A fourth piece involves specialized immune cells called uterine natural killer cells, which appear in high numbers in progestin-modified tissue. These cells are associated with tissue changes that can trigger bleeding episodes, adding yet another layer to the disruption.

What Bleeding Patterns Look Like Over Time

The first three to six months are typically the worst. About 66% of implant users experience prolonged bleeding in the first 90-day period after insertion. By the end of three years, that number drops to roughly 27%.

In the first three months, about one-third of users settle into a favorable bleeding pattern (28 or fewer days of spotting or bleeding per 90-day window), and that pattern usually continues for the remaining two years of use. Another third develop favorable patterns during months three through six. After six months, however, roughly one-third of users still have unfavorable patterns like frequent or prolonged bleeding.

Higher levels of etonogestrel in the blood are associated with more unfavorable bleeding, which partly explains why bleeding tends to improve over time as hormone levels gradually decrease from the implant. Some users stop having periods entirely, while others shift to light, infrequent spotting. The challenge is that there’s no reliable way to predict which pattern you’ll fall into before trying the implant.

Managing Persistent Bleeding

If your bleeding doesn’t settle on its own, there are short-term treatments that can help. These won’t permanently fix the problem, but they can provide relief during rough stretches, and they can be repeated as needed.

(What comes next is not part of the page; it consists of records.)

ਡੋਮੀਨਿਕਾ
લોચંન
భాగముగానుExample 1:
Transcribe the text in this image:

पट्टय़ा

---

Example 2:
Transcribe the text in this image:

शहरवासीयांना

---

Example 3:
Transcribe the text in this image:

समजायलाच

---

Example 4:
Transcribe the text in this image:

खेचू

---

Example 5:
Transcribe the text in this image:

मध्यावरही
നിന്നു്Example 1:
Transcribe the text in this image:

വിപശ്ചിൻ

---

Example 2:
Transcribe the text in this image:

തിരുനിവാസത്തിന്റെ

  • Anti-inflammatory medications: Ibuprofen or mefenamic acid taken for five to seven days can reduce bleeding. NSAIDs work by suppressing the inflammatory processes contributing to vessel leakiness, and their effects may persist for some time after you stop taking them.
  • Short courses of estrogen: A low-dose combined oral contraceptive pill (containing 20 to 30 micrograms of estrogen) taken temporarily can stabilize the fragile uterine lining. This provides the estrogen your body isn’t getting from the progestin-only implant, essentially patching up those leaky vessels. The improvement is temporary and typically lasts only while you’re taking the pill.
  • Anti-bleeding medications: Tranexamic acid, taken for about five days, helps by supporting the blood-clotting process in the uterine lining. This also provides temporary relief.

About 27% of implant users report bothersome bleeding at some point during use. Among those who needed medication to manage their bleeding, over half still kept the implant for the full three years. That’s worth knowing if you’re in the middle of a frustrating bleeding stretch and wondering whether to stick it out: the odds are better than even that things will improve enough to keep the implant.

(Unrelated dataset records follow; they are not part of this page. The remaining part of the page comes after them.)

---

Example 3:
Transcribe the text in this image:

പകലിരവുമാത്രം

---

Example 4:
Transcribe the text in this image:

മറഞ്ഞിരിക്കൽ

Why Some People Bleed More Than Others

Individual variation in bleeding comes down to how your specific uterine lining responds to continuous progestin. The thickness and composition of your endometrium before insertion, your baseline hormone levels, and how your immune system responds to the hormonal shift all play a role. Some people’s endometrial tissue adapts quickly, suppressing vessel growth and stabilizing within weeks. Others have a more prolonged inflammatory response, with ongoing enzyme activation and vessel fragility that takes months to settle.

The type of bleeding also varies. Some users experience light but near-constant spotting (small amounts of blood from multiple leaky vessels across the lining). Others have episodes of heavier bleeding that mimic short periods, caused by more concentrated areas of tissue breakdown. Both patterns reflect the same underlying mechanism, just playing out differently depending on individual biology.